◆ Material to process:

=======

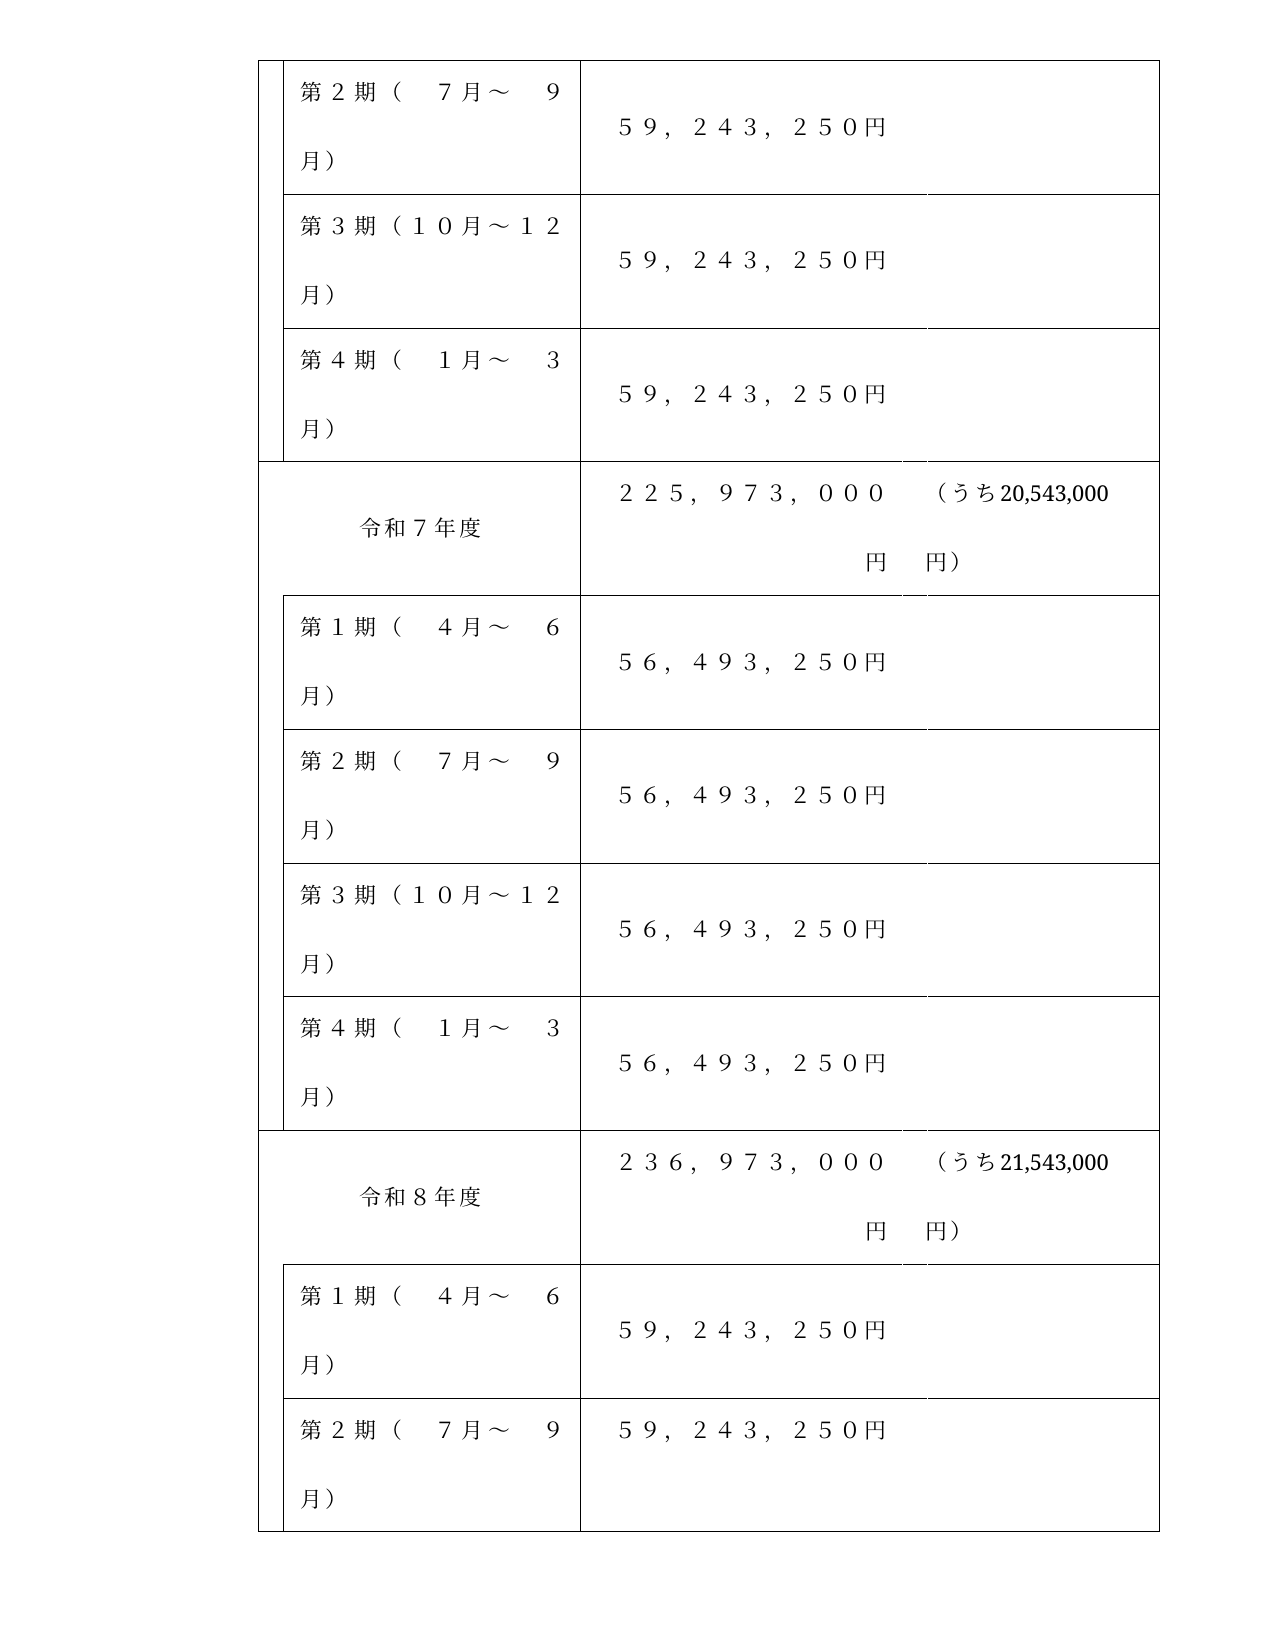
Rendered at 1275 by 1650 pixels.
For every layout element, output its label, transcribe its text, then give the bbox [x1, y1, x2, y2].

table_cell （うち20,543,000円） [903, 462, 1159, 595]
table_cell 第２期（ ７月～ ９月） [284, 1399, 580, 1531]
table_cell ５９，２４３，２５０円 [581, 1399, 927, 1531]
table_cell 第４期（ １月～ ３月） [284, 997, 580, 1130]
table_cell ５６，４９３，２５０円 [581, 864, 927, 996]
table_cell （うち21,543,000円） [903, 1131, 1159, 1264]
table_cell [928, 864, 1159, 996]
table_cell [259, 595, 283, 1130]
table_cell ５６，４９３，２５０円 [581, 730, 927, 862]
table_cell ５６，４９３，２５０円 [581, 596, 927, 729]
table_cell [928, 1265, 1159, 1397]
table_cell ５９，２４３，２５０円 [581, 329, 927, 461]
table_cell ２３６，９７３，０００円 [581, 1131, 902, 1264]
table_cell [928, 1399, 1159, 1531]
table_cell ５９，２４３，２５０円 [581, 195, 927, 327]
table_cell 第２期（ ７月～ ９月） [284, 61, 580, 194]
table_cell [928, 195, 1159, 327]
table_cell [928, 997, 1159, 1130]
table_cell ５９，２４３，２５０円 [581, 1265, 927, 1397]
table_cell 令和７年度 [259, 462, 580, 595]
table_cell ２２５，９７３，０００円 [581, 462, 902, 595]
table_cell 第１期（ ４月～ ６月） [284, 1265, 580, 1397]
table_cell 第２期（ ７月～ ９月） [284, 730, 580, 862]
table_cell [928, 596, 1159, 729]
table_cell 令和８年度 [259, 1131, 580, 1264]
table_cell [928, 730, 1159, 862]
table_cell 第３期（１０月～１２月） [284, 864, 580, 996]
table_cell ５９，２４３，２５０円 [581, 61, 927, 194]
table_cell 第１期（ ４月～ ６月） [284, 596, 580, 729]
table_cell [928, 61, 1159, 194]
table_cell 第３期（１０月～１２月） [284, 195, 580, 327]
table_cell ５６，４９３，２５０円 [581, 997, 927, 1130]
table_cell 第４期（ １月～ ３月） [284, 329, 580, 461]
table_cell [259, 61, 283, 461]
table_cell [928, 329, 1159, 461]
table_cell [259, 1264, 283, 1531]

=======

Write the lines out again exactly, beginning at the line that contains "For every layout" and stopping only at the final line of the listing above.

For every layout element, output its label, transcribe its text, then give the bbox [x1, y1, x2, y2].

table_cell （うち20,543,000円） [903, 462, 1159, 595]
table_cell 第２期（ ７月～ ９月） [284, 1399, 580, 1531]
table_cell ５９，２４３，２５０円 [581, 1399, 927, 1531]
table_cell 第４期（ １月～ ３月） [284, 997, 580, 1130]
table_cell ５６，４９３，２５０円 [581, 864, 927, 996]
table_cell （うち21,543,000円） [903, 1131, 1159, 1264]
table_cell [928, 864, 1159, 996]
table_cell [259, 595, 283, 1130]
table_cell ５６，４９３，２５０円 [581, 730, 927, 862]
table_cell ５６，４９３，２５０円 [581, 596, 927, 729]
table_cell [928, 1265, 1159, 1397]
table_cell ５９，２４３，２５０円 [581, 329, 927, 461]
table_cell ２３６，９７３，０００円 [581, 1131, 902, 1264]
table_cell [928, 1399, 1159, 1531]
table_cell ５９，２４３，２５０円 [581, 195, 927, 327]
table_cell 第２期（ ７月～ ９月） [284, 61, 580, 194]
table_cell [928, 195, 1159, 327]
table_cell [928, 997, 1159, 1130]
table_cell ５９，２４３，２５０円 [581, 1265, 927, 1397]
table_cell 令和７年度 [259, 462, 580, 595]
table_cell ２２５，９７３，０００円 [581, 462, 902, 595]
table_cell 第１期（ ４月～ ６月） [284, 1265, 580, 1397]
table_cell 第２期（ ７月～ ９月） [284, 730, 580, 862]
table_cell [928, 596, 1159, 729]
table_cell 令和８年度 [259, 1131, 580, 1264]
table_cell [928, 730, 1159, 862]
table_cell 第３期（１０月～１２月） [284, 864, 580, 996]
table_cell ５９，２４３，２５０円 [581, 61, 927, 194]
table_cell 第１期（ ４月～ ６月） [284, 596, 580, 729]
table_cell [928, 61, 1159, 194]
table_cell 第３期（１０月～１２月） [284, 195, 580, 327]
table_cell ５６，４９３，２５０円 [581, 997, 927, 1130]
table_cell 第４期（ １月～ ３月） [284, 329, 580, 461]
table_cell [259, 61, 283, 461]
table_cell [928, 329, 1159, 461]
table_cell [259, 1264, 283, 1531]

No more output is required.